One example in 2022 was the so-called "Wordle effect," a phenomenon related to The New York Times' online word puzzle of the same name. On a day when "homer" was the game's winning word, more than 64,000 people—most of whom were presumably unfamiliar with baseball—looked it up. The Cambridge Dictionary subsequently named "homer" the WOTY.
Another example is "woman." It was Dictionary.com's pick last year. It called to mind during the confirmation hearing of Supreme Court nominee Ketanji Brown Jackson, when Tennessee Republican Sen. Marsha Blackburn asked her to provide a definition of "woman."
"I'm not a biologist," parried Jackson. A woman is "an adult female person," says Dictionary.com, but "the word belongs to each and every woman—however they define themselves."
It is clear that self-definition will shape the evolution of "neopronouns" in English. To change pronouns—replacing the familiar "his" and "her" with the likes of "xe" and "fae"—will vex dyed-in-the-wool boomers like me. Three years have passed since "they" was Merriam-Webster's WOTY as a singular pronoun, but I still tend to default to "his" as I was taught in school.
Meanwhile, the argot of COVID-19 continues to dominate the discourse of the English-speaking world, according to the Global Language Monitor.

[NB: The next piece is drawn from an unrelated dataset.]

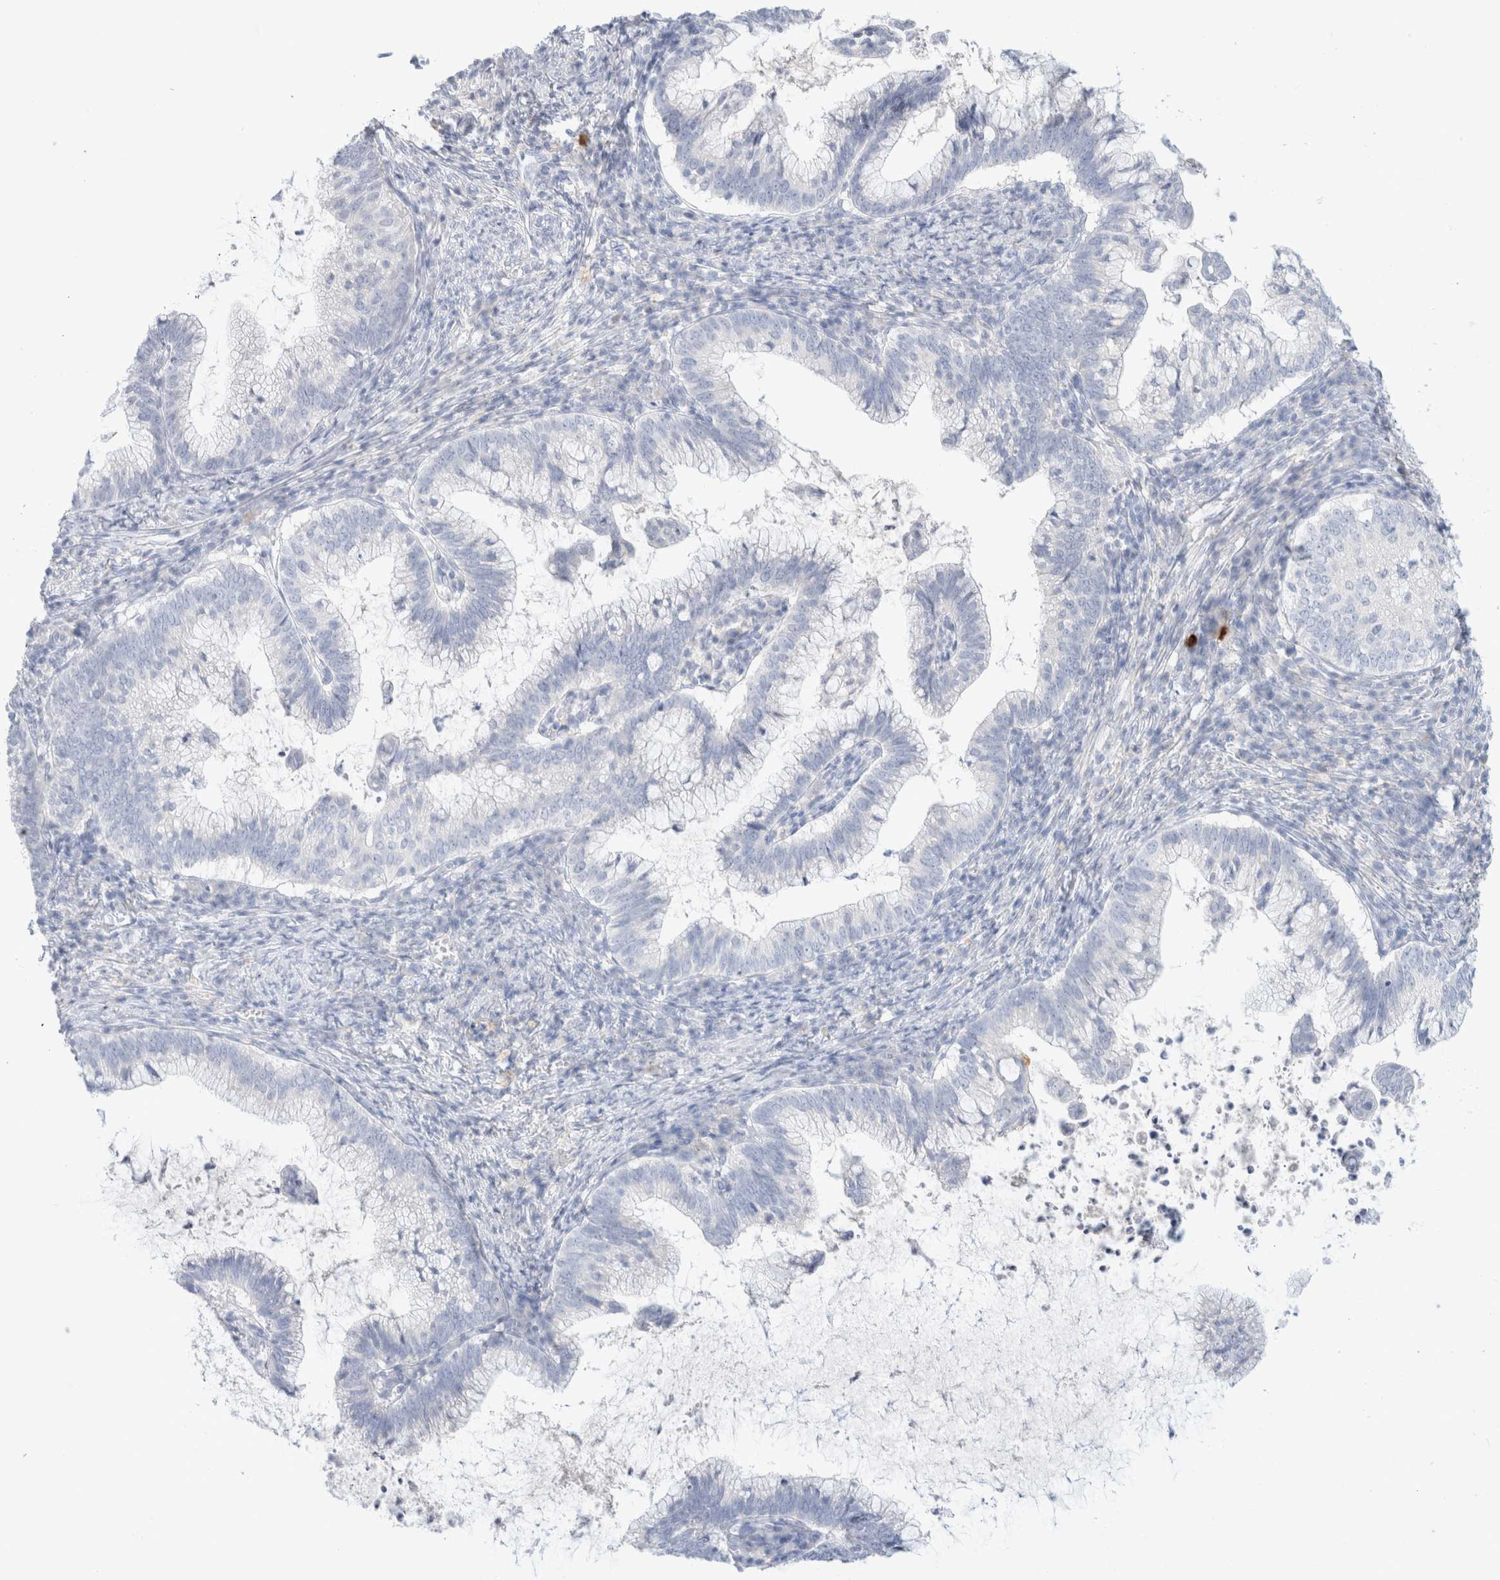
{"staining": {"intensity": "negative", "quantity": "none", "location": "none"}, "tissue": "cervical cancer", "cell_type": "Tumor cells", "image_type": "cancer", "snomed": [{"axis": "morphology", "description": "Adenocarcinoma, NOS"}, {"axis": "topography", "description": "Cervix"}], "caption": "This is an immunohistochemistry (IHC) image of human cervical adenocarcinoma. There is no staining in tumor cells.", "gene": "CPQ", "patient": {"sex": "female", "age": 36}}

The most-used word in 2022 was "denier."
Two words I looked up more than once—with rising alarm—were "chatbot" and "deadpool." The latter may soon describe a catastrophe at Lake Mead and Lake Powell, while chatbots seem poised to put us scribblers out of work, despite their unremarkable writer's voice.
As a first-time "ussifier," however, my personal WOTY was "saltussy." You can experience it firsthand when Private Eye returns to this space in the near future.